I'm working on a question and I've come up with this:
$\displaystyle a^2 = 400+c^2-40c*\cos A $
$\displaystyle 400=a^2+c^2 - 2ac * \cos 120$
$\displaystyle c^2=a^2+400-40a*\cos C $
Is this possible to do?
I'll take a swing!
For starters, cos120 = -0.5
Assuming that a and A are the same value, we get the following:
a^2 = 400 + c^2 - 40c * cos(a)
400 = a^2 + c^2 + ac
c^2 = a^2 + 400 - 40a * cos(c)
a^2 = 400 + a^2 + 400 - 40a * cos(c)
<=>
0 = 800 - 40a * cos(c)
<=>
0 = 800 - 40c * cos(a)
<=>
800 - 40a * cos(c) = 800 - 40c * cos(a)
<=>
40a * cos(c) = 40c * cos(a)
<=>
a * cos(c) = c * cos(a)
<=>
a = c * cos(a) / cos(c)
<=>
c = a * cos(c) / cos(a)
And that's as far as I got I'm probably forgetting some trig rules. Do you know anything else about these values?

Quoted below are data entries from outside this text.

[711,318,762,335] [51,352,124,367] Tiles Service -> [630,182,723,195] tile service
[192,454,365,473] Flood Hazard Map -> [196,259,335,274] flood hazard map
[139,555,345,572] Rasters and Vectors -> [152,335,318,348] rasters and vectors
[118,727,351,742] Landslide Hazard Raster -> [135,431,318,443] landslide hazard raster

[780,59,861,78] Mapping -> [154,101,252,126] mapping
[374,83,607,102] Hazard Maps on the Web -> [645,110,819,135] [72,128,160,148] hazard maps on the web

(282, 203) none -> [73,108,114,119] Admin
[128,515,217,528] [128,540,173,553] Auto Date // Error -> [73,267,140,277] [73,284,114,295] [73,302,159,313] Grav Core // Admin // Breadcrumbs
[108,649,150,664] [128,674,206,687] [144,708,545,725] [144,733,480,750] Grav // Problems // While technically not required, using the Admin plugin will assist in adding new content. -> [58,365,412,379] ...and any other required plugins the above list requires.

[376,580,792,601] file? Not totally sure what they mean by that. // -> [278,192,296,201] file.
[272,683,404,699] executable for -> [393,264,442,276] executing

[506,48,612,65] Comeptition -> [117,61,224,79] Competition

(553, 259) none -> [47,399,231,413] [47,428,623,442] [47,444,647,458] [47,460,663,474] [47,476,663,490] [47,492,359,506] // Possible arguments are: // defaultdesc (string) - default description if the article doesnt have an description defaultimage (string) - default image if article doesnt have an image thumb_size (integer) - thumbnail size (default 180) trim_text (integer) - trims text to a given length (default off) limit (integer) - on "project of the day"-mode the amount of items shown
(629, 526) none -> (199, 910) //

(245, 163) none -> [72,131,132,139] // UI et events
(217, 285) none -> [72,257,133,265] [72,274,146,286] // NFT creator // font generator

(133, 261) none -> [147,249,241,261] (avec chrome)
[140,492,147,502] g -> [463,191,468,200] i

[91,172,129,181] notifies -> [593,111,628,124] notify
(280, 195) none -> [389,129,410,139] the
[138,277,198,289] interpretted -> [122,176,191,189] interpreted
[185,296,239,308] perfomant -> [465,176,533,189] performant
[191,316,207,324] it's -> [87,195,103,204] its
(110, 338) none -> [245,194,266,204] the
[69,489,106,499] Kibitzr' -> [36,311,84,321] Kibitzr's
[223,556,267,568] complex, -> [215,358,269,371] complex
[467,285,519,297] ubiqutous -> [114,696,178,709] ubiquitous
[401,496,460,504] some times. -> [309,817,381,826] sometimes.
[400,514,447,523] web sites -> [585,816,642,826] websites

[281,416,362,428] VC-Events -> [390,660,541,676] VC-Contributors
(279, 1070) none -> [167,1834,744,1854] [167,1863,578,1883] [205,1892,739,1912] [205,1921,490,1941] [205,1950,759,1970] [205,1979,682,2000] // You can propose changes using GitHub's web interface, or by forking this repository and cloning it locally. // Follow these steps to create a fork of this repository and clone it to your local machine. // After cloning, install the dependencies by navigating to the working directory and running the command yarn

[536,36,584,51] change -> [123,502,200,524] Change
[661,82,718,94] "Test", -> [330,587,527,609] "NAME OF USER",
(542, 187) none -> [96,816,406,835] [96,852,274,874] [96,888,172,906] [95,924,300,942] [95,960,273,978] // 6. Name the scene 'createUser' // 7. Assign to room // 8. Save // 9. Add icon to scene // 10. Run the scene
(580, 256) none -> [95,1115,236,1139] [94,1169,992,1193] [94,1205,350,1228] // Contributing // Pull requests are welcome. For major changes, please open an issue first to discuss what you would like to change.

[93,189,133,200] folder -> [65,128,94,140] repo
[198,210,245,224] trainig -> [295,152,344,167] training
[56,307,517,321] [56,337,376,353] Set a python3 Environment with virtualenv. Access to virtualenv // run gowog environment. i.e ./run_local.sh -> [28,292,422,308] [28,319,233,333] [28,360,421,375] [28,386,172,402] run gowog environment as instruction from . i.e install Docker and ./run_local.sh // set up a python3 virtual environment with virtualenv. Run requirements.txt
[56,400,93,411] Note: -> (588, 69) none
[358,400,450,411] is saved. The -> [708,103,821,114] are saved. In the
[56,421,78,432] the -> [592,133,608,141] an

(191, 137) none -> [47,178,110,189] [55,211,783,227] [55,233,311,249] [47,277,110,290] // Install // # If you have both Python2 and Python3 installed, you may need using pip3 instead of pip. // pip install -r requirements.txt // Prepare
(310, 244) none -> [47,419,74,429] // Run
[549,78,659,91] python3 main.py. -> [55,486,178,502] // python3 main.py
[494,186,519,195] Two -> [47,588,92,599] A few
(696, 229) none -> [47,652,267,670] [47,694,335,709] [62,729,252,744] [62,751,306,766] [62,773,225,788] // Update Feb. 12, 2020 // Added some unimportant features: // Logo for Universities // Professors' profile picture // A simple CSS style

All you have done is applied the cosine rule to a triangle with a side of 20 units and opposite angle 20 degrees, phrasing it three different ways. There is nowhere near enough information in what you have posted.
Post the whole question that you're working on please. Include ALL known information.
Hello, jgv115!
I'm working on a question and I've come up with this:
. . $\displaystyle \begin{array}{ccc} a^2 &=& 400+c^2-40c\cos A \\
400 &=& a^2+c^2 - 2ac\cos 120 \\
c^2&=&a^2+400-40a\cos C\end{array} $
Is this possible to do? . . . . no
We have a triangle with: .$\displaystyle B = 120^o,\;b = 20$
And (it seems) we are expected to determine the other sides and angles.
But there are brizillions of such triangles.
As mr. fantastic requested, please give us the original problem.